Che dire in conclusione? Visto sul piano storico, crescita delle disuguaglianze e crollo dei salari sono due dei tratti più evidenti – assieme alla precarizzazione (del lavoro e della vita) ed alla devastazione ambientale – del capitalismo reale, cioè quello realmente esistente, così diverso da quel regno della libertà descritto dai suoi tanti apologeti.

Gli oltre quarant’anni presi in considerazione dalla Da Rold ce ne danno una dimostrazione fin troppo evidente. Ma è solo grazie alla crisi che in tanti hanno dovuto aprire gli occhi.

Nella crisi, specie se alimentata ad austerità ordoliberista, è la disuguaglianza che vince in ogni campo della vita sociale. Nell’arretramento generale della società le fasce più deboli indietreggiano più delle altre. Tutto ciò è noto e perfino banale. Ma quale indicazione ricavarne allora?

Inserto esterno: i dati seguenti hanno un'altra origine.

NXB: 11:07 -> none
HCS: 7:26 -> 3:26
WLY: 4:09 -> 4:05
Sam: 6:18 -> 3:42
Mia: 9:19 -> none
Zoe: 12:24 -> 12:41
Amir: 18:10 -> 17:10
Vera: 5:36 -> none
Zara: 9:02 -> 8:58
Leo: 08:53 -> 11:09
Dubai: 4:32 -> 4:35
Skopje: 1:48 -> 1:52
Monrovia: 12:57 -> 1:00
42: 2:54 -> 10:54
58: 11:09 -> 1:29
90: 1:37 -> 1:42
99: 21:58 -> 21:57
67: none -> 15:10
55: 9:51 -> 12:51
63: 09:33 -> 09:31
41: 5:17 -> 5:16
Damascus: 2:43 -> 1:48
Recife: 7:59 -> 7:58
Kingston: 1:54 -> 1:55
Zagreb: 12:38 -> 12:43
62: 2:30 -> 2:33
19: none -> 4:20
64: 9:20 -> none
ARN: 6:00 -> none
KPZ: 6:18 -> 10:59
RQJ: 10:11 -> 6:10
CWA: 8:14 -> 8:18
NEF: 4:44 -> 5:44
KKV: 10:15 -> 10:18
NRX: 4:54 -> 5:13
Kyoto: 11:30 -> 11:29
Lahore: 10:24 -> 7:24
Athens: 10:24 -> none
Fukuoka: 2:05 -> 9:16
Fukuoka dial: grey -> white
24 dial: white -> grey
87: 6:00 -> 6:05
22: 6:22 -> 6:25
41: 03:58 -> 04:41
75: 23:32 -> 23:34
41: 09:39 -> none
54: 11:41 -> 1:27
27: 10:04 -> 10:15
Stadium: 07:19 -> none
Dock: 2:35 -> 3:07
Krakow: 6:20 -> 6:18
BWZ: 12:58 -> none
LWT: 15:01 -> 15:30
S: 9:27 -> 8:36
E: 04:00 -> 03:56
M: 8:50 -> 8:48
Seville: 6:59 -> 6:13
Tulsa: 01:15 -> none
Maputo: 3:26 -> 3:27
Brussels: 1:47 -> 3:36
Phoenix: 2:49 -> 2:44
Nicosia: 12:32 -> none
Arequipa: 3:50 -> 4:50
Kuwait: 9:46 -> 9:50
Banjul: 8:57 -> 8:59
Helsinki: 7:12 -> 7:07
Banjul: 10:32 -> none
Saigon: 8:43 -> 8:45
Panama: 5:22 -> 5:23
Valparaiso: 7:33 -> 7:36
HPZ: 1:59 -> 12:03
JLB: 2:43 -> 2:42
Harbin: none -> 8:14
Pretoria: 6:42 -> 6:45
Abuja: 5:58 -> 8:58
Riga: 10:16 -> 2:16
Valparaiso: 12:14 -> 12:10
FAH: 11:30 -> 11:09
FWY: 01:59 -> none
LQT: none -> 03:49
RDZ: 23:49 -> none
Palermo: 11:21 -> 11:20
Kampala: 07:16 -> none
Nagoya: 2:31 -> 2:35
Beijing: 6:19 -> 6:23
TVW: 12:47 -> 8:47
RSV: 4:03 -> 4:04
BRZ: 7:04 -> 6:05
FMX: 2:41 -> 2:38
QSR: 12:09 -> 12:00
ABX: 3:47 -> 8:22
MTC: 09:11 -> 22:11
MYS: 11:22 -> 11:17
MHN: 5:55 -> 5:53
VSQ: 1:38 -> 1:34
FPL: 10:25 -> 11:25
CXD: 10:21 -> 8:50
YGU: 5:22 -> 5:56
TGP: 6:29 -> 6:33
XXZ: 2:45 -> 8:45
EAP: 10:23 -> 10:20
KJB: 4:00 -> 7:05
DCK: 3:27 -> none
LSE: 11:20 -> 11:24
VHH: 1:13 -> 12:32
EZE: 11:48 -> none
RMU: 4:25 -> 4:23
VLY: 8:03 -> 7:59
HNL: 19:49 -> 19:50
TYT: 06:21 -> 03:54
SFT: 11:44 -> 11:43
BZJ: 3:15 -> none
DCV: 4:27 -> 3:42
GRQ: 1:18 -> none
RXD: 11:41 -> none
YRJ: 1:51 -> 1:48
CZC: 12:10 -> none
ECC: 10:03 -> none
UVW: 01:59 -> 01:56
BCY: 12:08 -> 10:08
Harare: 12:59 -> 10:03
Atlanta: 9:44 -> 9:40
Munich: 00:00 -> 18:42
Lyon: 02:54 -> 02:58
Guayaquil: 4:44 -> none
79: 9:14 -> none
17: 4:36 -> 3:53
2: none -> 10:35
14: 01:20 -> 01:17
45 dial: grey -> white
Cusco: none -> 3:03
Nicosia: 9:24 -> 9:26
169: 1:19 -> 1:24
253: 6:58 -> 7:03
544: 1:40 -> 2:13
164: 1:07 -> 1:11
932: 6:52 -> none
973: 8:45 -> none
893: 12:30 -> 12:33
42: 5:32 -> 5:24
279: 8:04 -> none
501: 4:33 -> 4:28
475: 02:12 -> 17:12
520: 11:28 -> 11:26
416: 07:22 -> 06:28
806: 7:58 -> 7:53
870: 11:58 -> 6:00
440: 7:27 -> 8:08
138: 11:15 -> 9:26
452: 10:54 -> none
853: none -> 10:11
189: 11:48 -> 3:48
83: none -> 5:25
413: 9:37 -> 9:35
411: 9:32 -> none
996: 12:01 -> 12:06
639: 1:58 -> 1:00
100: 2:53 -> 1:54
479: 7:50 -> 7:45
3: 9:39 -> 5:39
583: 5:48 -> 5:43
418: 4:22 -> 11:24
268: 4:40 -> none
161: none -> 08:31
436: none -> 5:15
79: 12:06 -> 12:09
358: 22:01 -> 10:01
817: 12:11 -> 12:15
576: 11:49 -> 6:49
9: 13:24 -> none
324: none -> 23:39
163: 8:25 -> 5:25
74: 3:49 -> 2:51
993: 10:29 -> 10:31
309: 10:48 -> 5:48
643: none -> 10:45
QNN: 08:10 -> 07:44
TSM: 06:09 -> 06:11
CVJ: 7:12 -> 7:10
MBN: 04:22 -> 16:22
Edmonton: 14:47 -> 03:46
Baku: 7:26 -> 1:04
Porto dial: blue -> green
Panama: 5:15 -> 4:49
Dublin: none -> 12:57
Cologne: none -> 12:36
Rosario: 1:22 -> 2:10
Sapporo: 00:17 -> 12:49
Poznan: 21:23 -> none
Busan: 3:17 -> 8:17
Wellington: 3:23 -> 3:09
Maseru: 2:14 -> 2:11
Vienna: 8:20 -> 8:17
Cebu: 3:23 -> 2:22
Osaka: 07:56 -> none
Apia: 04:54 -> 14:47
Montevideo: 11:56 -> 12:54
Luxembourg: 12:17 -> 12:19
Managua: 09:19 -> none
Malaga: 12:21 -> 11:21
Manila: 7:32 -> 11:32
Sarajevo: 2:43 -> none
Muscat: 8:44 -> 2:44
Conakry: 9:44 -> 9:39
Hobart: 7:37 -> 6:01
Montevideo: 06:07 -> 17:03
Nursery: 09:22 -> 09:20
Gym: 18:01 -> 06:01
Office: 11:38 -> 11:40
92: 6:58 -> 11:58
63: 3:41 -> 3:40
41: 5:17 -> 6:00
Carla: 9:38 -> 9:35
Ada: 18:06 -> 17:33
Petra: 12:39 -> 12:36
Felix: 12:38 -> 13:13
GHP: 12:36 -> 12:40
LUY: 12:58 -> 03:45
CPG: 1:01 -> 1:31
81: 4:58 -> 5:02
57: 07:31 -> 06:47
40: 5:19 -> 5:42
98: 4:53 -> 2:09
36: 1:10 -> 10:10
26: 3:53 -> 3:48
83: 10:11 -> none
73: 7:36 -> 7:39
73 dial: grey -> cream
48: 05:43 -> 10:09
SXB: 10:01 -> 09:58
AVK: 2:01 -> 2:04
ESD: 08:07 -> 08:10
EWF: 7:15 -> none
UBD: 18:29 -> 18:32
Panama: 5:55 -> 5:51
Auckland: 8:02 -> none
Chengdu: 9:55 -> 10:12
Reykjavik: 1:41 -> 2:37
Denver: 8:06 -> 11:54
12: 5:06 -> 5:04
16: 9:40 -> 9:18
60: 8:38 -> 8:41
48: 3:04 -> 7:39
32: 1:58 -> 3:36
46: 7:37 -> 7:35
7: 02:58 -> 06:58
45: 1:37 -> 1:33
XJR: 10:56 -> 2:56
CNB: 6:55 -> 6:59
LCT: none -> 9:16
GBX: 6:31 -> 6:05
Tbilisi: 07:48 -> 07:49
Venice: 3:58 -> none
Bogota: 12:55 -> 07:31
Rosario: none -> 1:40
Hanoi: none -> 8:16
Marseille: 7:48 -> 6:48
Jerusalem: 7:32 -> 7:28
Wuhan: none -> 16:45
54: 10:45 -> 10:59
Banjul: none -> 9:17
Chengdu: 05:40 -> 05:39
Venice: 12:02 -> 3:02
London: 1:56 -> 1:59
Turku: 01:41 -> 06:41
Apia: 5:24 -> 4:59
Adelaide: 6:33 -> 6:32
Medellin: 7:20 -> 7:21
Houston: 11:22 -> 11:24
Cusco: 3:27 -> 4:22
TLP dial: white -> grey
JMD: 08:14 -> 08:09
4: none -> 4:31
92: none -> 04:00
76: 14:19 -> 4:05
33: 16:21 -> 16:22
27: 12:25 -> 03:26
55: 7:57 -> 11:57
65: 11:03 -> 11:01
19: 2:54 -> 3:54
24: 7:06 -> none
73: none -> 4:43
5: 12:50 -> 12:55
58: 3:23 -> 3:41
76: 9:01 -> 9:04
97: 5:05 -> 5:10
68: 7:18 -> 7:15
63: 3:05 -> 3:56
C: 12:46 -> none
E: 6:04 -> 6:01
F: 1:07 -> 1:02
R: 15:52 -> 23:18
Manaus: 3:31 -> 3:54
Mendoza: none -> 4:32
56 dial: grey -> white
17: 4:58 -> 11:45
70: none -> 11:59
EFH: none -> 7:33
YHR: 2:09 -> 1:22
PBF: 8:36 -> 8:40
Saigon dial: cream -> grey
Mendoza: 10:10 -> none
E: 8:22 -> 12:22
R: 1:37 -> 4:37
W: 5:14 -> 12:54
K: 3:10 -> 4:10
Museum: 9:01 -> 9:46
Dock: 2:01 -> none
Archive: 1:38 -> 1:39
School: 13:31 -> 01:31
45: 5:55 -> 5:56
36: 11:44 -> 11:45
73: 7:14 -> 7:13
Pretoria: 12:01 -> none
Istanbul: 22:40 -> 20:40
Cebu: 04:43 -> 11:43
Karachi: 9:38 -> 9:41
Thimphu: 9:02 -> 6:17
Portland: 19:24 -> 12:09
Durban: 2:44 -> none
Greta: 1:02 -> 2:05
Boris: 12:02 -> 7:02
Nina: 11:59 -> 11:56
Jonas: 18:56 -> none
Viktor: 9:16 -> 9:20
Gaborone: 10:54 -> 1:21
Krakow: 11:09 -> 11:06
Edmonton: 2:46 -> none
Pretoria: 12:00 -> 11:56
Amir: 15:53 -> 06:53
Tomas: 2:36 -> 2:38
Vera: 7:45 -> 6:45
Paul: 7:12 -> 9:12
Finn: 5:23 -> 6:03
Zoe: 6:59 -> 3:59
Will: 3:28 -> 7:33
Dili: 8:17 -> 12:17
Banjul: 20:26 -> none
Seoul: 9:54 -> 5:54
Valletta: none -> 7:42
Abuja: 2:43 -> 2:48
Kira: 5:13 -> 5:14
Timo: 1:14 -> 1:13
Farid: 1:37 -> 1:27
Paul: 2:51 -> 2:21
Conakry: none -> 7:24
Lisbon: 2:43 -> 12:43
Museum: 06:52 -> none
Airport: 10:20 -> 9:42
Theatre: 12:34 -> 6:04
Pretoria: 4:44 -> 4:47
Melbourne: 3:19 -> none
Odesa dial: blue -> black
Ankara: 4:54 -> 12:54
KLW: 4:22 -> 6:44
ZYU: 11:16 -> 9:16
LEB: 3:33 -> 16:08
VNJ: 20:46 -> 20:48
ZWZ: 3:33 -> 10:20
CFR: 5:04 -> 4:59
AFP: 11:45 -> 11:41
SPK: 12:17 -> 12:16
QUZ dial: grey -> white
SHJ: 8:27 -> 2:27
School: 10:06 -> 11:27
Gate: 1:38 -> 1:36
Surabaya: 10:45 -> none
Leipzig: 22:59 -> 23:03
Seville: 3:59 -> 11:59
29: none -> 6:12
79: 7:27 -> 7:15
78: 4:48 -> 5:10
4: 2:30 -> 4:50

Per quel che mi riguarda, ma è questa la posizione che esprimiamo da anni, l’indicazione è quella di lavorare sul nesso uscita dalla crisi-socialismo. Non si esce dalla crisi senza iniziare a mettere in discussione il capitalismo, non potrà esservi il rilancio di una prospettiva socialista (dunque egualitaria) sganciato da un credibile progetto di uscita dalla crisi. Ma la crisi che viviamo è targata largamente euro. Da qui la necessità di un vero e proprio processo di liberazione nazionale che porti all’Italexit.

Al bando dunque tanto il minimalismo tecnicista di certi "sovranisti", quanto il massimalismo parolaio della sinistra sinistrata. Quel che occorre invece è l’incontro tra la questione di classe e quella nazionale. Anche in ciò sta la scommessa della manifestazione «Liberiamo l’Italia» del prossimo 12 ottobre. Una scommessa che possiamo e dobbiamo vincere.